Extensive collaboration initiatives
Policy changes and state legislation have been vital to producing adaptive management programs. These programs have allowed resource managers to undertake experiments through collaborative and participatory processes involving a wide range of stakeholders and agencies.

- The focus on adaptive responses and stakeholder integration is a different social dynamic from one where scientists and policymakers typically inform and educate each other while paying only token attention to stakeholder engagement, Carl Folke says.

Grounds for better governance
The article states that both the Great Barrier Reef and the Grand Canyon are well positioned to build further on satisfying forms of adaptive governance.

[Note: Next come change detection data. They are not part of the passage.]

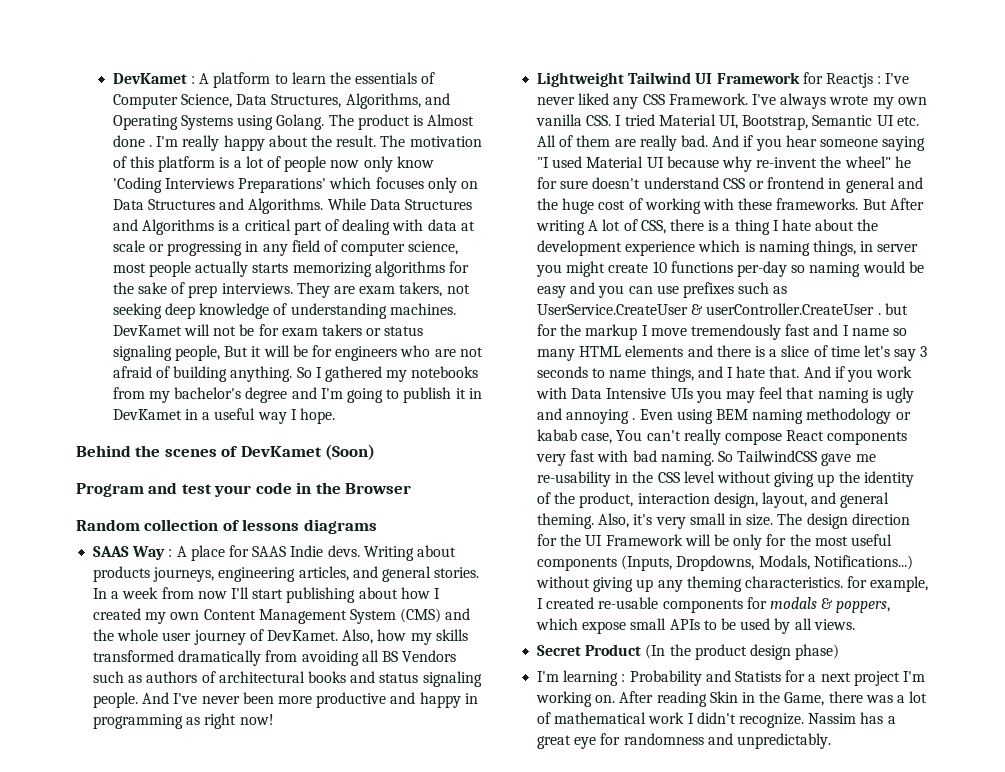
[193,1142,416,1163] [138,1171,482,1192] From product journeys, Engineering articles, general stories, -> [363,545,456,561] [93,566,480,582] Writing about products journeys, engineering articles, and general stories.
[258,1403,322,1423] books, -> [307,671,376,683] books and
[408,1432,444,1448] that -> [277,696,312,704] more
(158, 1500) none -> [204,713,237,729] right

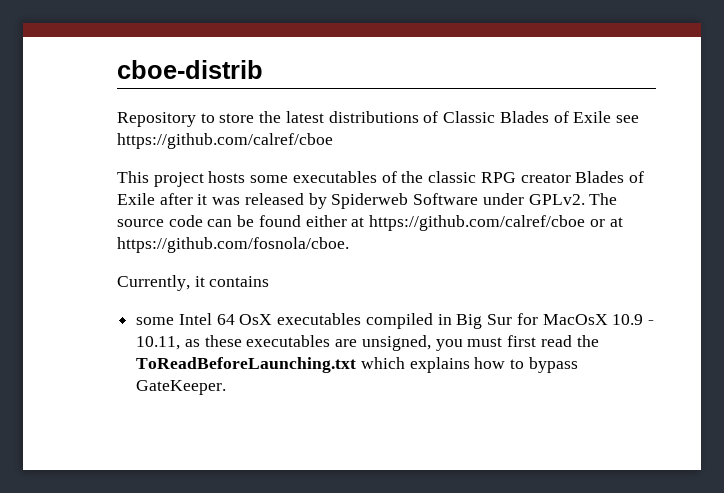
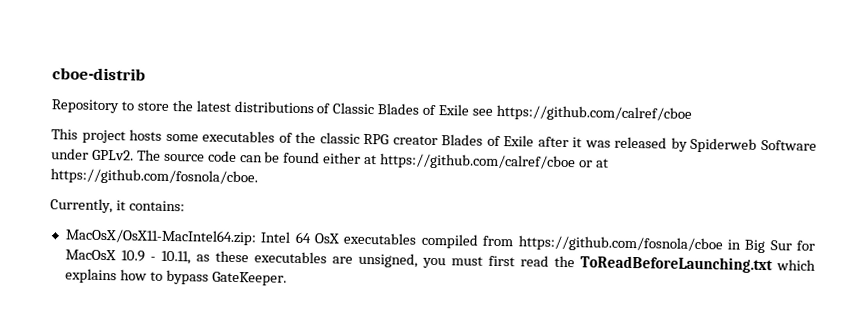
[209,276,270,287] [136,317,175,325] contains // some -> [128,200,185,212] [64,228,257,246] contains: // MacOsX/OsX11-MacIntel64.zip:
(433, 321) none -> [482,235,723,253] from https://github.com/fosnola/cboe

However, it requires a sound understanding of ecosystem dynamics, a flexible approach to management, multilevel social networks and a willingness to confront uncertainty by developing the capacity to deal with change.

- These are approaches that are robust strategies necessary for dealing with the much larger economic and social costs of long-term environmental degradation, Carl Folke says.


Full reference: Hughes T.P., L. Gunderson, C. Folke, A. Baird, D. Bellwood, F. Berkes, B. Crona, A. Helfgott, H. Leslie, J. Norberg, M. Nystrom, P. Olsson, H. Österbloom, M. Scheffer, H. Schuttenberg, R.S. Steneck, M. Tengö, M. Troell, B. Walker, J. Wilson, and B. Worm. 2007. Adaptive management of the Great Barrier Reef and the Grand Canyon World Heritage Areas. Ambio 36:586-592.